Мимолеты.
1. Вернувшись в вагон трамвая с книжкой билетов метро в руках, бессмысленно смотрела на эту книжку, не понимая, что же мне с ней делать. Между тем тут же в бумажнике лежали заготовленные на всякий случай 15 копеек. Но должно быть, я забыла в эту минуту, сколько стоит трамвайный билет, – и мелькал вопрос, не предложить ли 40 на тот билет кондукторше. И еще хуже: некоторое время не вполне сознавала, еду ли я на метро или на трамвае. И куда именно еду. Потом это прошло. Здесь уже проблески маразма. Разжижение мозга, которое, говорят, начиналось у бедного Москвина незадолго до смерти.
2. Москвин вовремя ушел со сцены мира сего в Миры иные.
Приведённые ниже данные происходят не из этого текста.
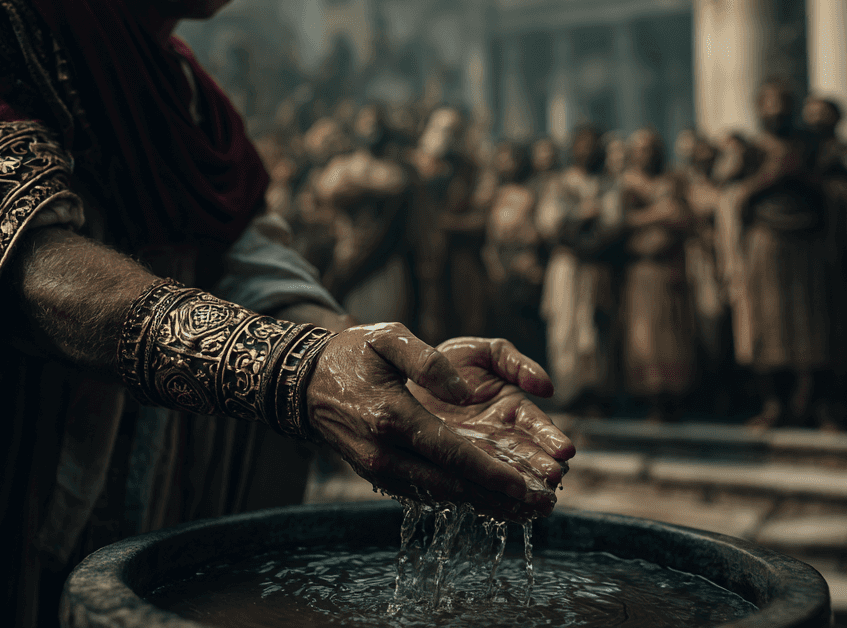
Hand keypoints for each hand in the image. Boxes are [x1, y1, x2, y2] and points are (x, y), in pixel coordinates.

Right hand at [306, 323, 558, 519]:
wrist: (304, 383)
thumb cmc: (352, 354)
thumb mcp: (388, 338)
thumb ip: (429, 361)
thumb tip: (465, 392)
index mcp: (392, 418)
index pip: (452, 454)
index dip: (492, 472)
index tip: (526, 484)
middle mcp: (385, 454)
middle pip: (452, 485)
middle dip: (499, 498)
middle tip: (542, 505)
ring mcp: (379, 470)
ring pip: (441, 495)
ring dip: (484, 503)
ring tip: (527, 509)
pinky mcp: (379, 476)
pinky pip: (425, 492)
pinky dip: (460, 497)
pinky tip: (490, 499)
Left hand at [409, 337, 574, 491]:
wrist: (405, 375)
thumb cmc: (451, 361)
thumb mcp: (486, 353)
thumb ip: (515, 363)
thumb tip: (547, 389)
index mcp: (511, 406)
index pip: (536, 425)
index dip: (550, 437)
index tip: (565, 451)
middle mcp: (499, 435)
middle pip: (525, 455)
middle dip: (540, 468)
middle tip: (553, 481)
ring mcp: (479, 453)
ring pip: (504, 474)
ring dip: (523, 488)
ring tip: (540, 503)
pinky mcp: (456, 467)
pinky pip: (475, 484)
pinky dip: (494, 499)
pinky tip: (513, 512)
С какой неослабной нежностью я вспоминаю его каждый раз, подходя к лифту дома, где он жил, в последний год его жизни я нередко встречалась с ним в вестибюле перед лифтом. У него была прекрасная улыбка, полная доброты, душевной ясности и какого-то совсем нерусского джентльменства.
3. Алла сказала при нашем последнем свидании: “Вчера было 48-летие нашего театра. Я прошла по фойе и остановилась перед портретом Надежды Сергеевны (Бутовой, у которой она жила на квартире в свои ученические театральные годы). Перед Муратовой – какое у нее хорошее лицо”. Я ожидала, что она скажет: “Перед портретом Ивана Михайловича Москвина”. Но его имени не было произнесено.
Передо мною месяц определенного, условленного ночлега. Со мною ласковая дружественность Вали и ее горе. Виделись близко, как сейчас, только временами и с большими промежутками. Но знаю Валю с ее гимназических лет (теперь ей под 50), и внутренняя и душевная связь не прекращалась. Высоко ценю надежную доброту и безупречную чистоту и благородство ее внутреннего облика.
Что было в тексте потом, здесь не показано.